• **Text passage**
====================
So how do you use object composition to create extensible objects? First, you need to consider what it is you are extending: an object's behavior for particular states, the algorithms it uses, properties and individual operations, or its interface. There are four patterns that address these extensions, three of which--Decorator, Strategy, and State--are discussed in our book Design Patterns: Elements of Reusable Object-Oriented Software. The fourth is a new pattern called "Extension Objects," which we introduce in this column. To simplify the discussion and permit comparison, we will name the class to be extended ExtendedObject.
Objects employ algorithms to implement their operations. The Strategy pattern, which we discussed in our previous column, allows an object to be extended with new kinds of algorithms. The basic idea behind the Strategy pattern is that each algorithm is encapsulated and accessed through a common interface to create a family of strategies. At run time, the ExtendedObject instance is configured with a particular Strategy class.
All objects have internal state. Sometimes the behavior of an object depends on this state. At issue is how to represent this state-specific behavior, isolate each state's behavior, and permit new states and behaviors to be added. The State pattern does this as follows: It encapsulates all state-specific behavior as a state object and creates state objects for each distinct state. The ExtendedObject forwards state-specific behavior to the state object. To change the ExtendedObject's behavior, configure it with a different state object.
How can you extend properties and operations? How can you add state and alter the behavior of operations? The Decorator pattern does this by "wrapping" up the ExtendedObject in a decorator object. The decorator presents the same interface to clients as the decorated object (clients will therefore not notice the presence of the decorator object). Most requests made of the decorator are forwarded directly to the decorated object. However, for some requests the decorator adds, removes, or modifies the behavior of the decorated object.
All objects present interfaces to clients to allow manipulation. However, it is difficult to anticipate how clients will want to use an object, and so it is hard to create a general-purpose interface for all possible clients. Attempts to do so will result in large, clumsy, bloated interfaces which tend to detract from the abstraction the object represents.
The Extension Objects pattern describes a solution to this problem of extending interfaces. There are many different ways to write patterns. This one is based on the format we introduced in our book.
Category: Object Structural
Intent. Enable clients to extend the interface of an object. Additional interfaces are defined by extension objects.
Motivation. Consider a compound- document architecture as currently promoted by OLE 2, OpenDoc, and soon Taligent's CommonPoint. A compound document is made of components that are managed and arranged by container components. The infrastructure for a compound document requires a common interface to various components such as text, graphics, or spreadsheets. Let's assume that this interface is defined by an abstract class Component. How can we define additional interfaces for components that allow clients to use component-specific functionality?
You cannot define all possible operations on components as part of the general Component abstraction. First, it is not possible to foresee all operations that component writers would like to perform. Second, even if we could, the result would be a bloated interface reflecting all possible uses of components. For example, a spell checker requires a specific interface to enumerate the words of a text component. The spell checker should operate on any component that provides this interface, independent of its concrete type.
====================
• **What this exercise asks**
- A) In the passage on extensible objects, what category is given for the Extension Objects pattern?
- B) From the passage on extensible objects, return the stretch from "All objects present" through "by extension objects.", copied word for word.

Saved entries
====================
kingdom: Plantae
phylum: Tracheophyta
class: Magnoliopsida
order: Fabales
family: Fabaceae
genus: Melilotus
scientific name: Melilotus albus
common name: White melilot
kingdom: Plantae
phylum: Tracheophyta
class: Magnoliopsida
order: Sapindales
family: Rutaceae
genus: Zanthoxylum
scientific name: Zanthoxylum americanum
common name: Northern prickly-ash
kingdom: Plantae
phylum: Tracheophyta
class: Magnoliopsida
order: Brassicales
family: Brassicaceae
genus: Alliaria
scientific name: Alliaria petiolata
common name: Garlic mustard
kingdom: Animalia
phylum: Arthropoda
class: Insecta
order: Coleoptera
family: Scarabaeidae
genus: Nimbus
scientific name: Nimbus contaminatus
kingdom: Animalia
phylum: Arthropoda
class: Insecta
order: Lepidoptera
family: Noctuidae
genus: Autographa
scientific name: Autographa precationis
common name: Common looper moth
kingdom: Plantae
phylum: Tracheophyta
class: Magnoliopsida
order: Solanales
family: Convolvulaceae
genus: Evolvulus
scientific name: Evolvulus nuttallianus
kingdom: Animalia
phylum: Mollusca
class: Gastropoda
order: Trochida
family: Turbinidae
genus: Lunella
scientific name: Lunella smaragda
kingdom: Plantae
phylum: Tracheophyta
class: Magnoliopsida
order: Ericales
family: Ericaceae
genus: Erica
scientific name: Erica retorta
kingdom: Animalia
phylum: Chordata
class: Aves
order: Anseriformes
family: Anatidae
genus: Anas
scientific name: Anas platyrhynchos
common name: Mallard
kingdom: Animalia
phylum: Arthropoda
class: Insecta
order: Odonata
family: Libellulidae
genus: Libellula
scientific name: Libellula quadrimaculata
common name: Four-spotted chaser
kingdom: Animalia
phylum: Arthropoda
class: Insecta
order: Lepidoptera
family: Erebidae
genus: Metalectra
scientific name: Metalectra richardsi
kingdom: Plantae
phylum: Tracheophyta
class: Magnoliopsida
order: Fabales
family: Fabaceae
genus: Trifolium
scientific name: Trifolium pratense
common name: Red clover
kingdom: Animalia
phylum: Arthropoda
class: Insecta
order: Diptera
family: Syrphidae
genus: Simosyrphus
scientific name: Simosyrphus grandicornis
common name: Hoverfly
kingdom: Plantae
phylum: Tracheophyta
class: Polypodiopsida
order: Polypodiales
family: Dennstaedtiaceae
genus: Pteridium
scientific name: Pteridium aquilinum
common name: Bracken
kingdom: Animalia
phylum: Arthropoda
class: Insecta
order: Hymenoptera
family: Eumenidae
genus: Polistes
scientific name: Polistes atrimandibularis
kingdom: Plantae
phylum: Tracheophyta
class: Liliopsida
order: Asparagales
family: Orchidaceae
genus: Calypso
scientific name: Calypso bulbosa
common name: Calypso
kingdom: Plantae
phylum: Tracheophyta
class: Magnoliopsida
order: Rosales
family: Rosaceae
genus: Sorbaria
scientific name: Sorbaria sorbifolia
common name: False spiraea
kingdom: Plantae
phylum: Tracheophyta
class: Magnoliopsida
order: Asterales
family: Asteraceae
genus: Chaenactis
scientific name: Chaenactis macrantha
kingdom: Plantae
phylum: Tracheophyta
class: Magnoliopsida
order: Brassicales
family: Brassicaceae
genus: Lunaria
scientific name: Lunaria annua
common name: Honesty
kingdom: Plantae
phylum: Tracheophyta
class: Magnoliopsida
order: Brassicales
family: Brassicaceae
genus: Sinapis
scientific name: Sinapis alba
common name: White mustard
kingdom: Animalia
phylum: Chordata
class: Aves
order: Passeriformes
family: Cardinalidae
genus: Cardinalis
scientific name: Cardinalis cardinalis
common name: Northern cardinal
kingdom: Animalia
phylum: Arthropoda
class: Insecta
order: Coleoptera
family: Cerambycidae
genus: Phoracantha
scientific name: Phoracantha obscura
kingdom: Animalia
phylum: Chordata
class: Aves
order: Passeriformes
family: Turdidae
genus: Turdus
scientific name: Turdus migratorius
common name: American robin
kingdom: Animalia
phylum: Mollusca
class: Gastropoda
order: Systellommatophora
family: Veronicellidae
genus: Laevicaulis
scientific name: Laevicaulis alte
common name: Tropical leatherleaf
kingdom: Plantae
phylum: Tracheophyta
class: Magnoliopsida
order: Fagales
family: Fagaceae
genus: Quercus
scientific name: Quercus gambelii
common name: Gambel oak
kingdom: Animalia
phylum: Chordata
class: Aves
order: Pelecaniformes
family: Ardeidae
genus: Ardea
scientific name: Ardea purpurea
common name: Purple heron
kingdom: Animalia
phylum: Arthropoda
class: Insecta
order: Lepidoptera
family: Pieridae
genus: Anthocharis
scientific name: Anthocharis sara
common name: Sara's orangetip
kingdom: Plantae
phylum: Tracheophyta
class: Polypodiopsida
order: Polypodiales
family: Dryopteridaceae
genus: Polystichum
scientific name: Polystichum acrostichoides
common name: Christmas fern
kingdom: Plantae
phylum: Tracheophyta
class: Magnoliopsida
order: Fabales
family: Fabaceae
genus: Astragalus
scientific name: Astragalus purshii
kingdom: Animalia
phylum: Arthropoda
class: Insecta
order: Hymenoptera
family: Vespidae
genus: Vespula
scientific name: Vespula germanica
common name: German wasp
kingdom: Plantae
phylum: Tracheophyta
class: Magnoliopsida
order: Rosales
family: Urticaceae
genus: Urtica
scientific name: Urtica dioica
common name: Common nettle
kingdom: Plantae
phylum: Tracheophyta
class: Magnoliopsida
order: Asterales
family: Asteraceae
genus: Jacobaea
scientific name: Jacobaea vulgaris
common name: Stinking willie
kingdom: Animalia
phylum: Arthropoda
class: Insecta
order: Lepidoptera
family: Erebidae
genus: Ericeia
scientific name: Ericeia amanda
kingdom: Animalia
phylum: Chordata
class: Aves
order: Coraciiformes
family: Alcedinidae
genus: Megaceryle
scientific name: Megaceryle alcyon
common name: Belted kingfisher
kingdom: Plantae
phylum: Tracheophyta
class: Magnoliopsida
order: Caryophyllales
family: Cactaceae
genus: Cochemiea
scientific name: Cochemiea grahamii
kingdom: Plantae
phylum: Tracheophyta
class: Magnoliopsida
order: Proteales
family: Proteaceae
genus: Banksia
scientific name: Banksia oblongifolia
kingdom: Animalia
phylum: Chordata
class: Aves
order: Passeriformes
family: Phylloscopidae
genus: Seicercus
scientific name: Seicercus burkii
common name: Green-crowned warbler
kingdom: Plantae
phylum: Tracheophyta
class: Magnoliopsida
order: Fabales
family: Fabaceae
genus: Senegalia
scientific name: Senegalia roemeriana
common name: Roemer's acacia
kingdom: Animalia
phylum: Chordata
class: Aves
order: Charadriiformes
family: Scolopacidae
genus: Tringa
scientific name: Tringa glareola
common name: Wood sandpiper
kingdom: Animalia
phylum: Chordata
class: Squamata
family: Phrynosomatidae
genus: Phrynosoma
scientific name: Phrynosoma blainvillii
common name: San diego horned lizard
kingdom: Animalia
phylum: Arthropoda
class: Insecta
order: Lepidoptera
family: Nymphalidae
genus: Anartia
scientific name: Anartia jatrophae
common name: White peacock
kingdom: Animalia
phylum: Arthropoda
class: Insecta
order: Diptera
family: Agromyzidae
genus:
====================
• **Expected results**
- A) Object Structural

- B)
All objects present interfaces to clients to allow manipulation. However, it is difficult to anticipate how clients will want to use an object, and so it is hard to create a general-purpose interface for all possible clients. Attempts to do so will result in large, clumsy, bloated interfaces which tend to detract from the abstraction the object represents.
The Extension Objects pattern describes a solution to this problem of extending interfaces. There are many different ways to write patterns. This one is based on the format we introduced in our book.
Category: Object Structural
Intent. Enable clients to extend the interface of an object. Additional interfaces are defined by extension objects.